Study design: A retrospective study of 38 pediatric patients with spinal cord pathology who underwent corrective spinal deformity surgery from January 1989 through June 1998.
Objectives: To report reliability and specificity in obtaining intraoperative data in this population. These data were compared with monitoring results obtained in a group of pediatric patients with idiopathic scoliosis.
Summary of background data: Reports in the literature suggest intraoperative monitoring for patients with spinal cord pathology may be of limited value. No optimal monitoring protocol has been suggested for this population.
Methods: The study group consisted of 38 pediatric patients with a diagnosis of spinal cord pathology who underwent corrective spinal deformity surgery from January 1989 through June 1998. All patients had lower extremity function. Somatosensory and neurogenic motor evoked potentials were used to monitor neurologic status during surgery. These data were compared with data obtained in 429 pediatric patients with idiopathic scoliosis. Study patients were divided into Group I, those who had had spinal cord surgery (n = 20), and Group II, those who had not (n = 18).

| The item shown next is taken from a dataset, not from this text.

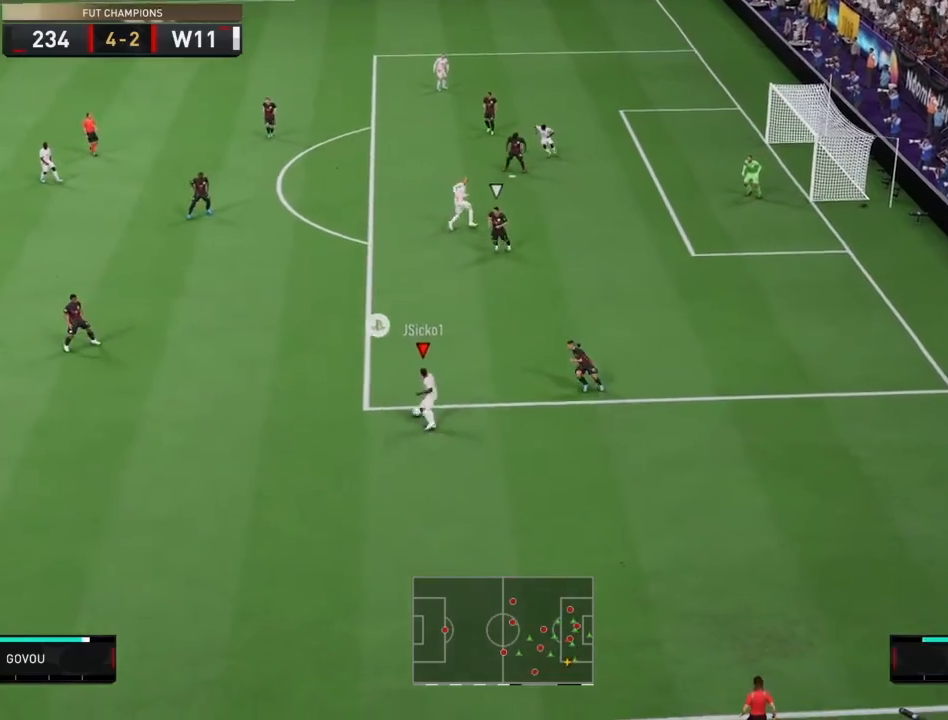
{"buttons": ["L2", "R2"], "left_stick": "center", "right_stick": "center", "events": [[133, "L2", "down"], [133, "R2", "down"], [433, "left_stick", "center"]]}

Results: Somatosensory evoked potentials were obtained in 93.2% and remained consistent with baselines in 87.2% of the study group patients. Neurogenic motor evoked potentials were obtained in 50.8% of the study subjects and remained consistent in 76.6% of those cases. The false-positive rate was 27.1% in the study group, compared with 1.4% in the group with idiopathic scoliosis. The study group had no true-positive or false-negative findings. Group I data differed from Group II data.
Conclusions: Intraoperative monitoring should be used in patients with spinal cord pathology who undergo surgery for spinal deformity. Monitoring should not miss a neurologic deficit but demonstrates greater variability, resulting in more frequent use of an intraoperative wake-up test.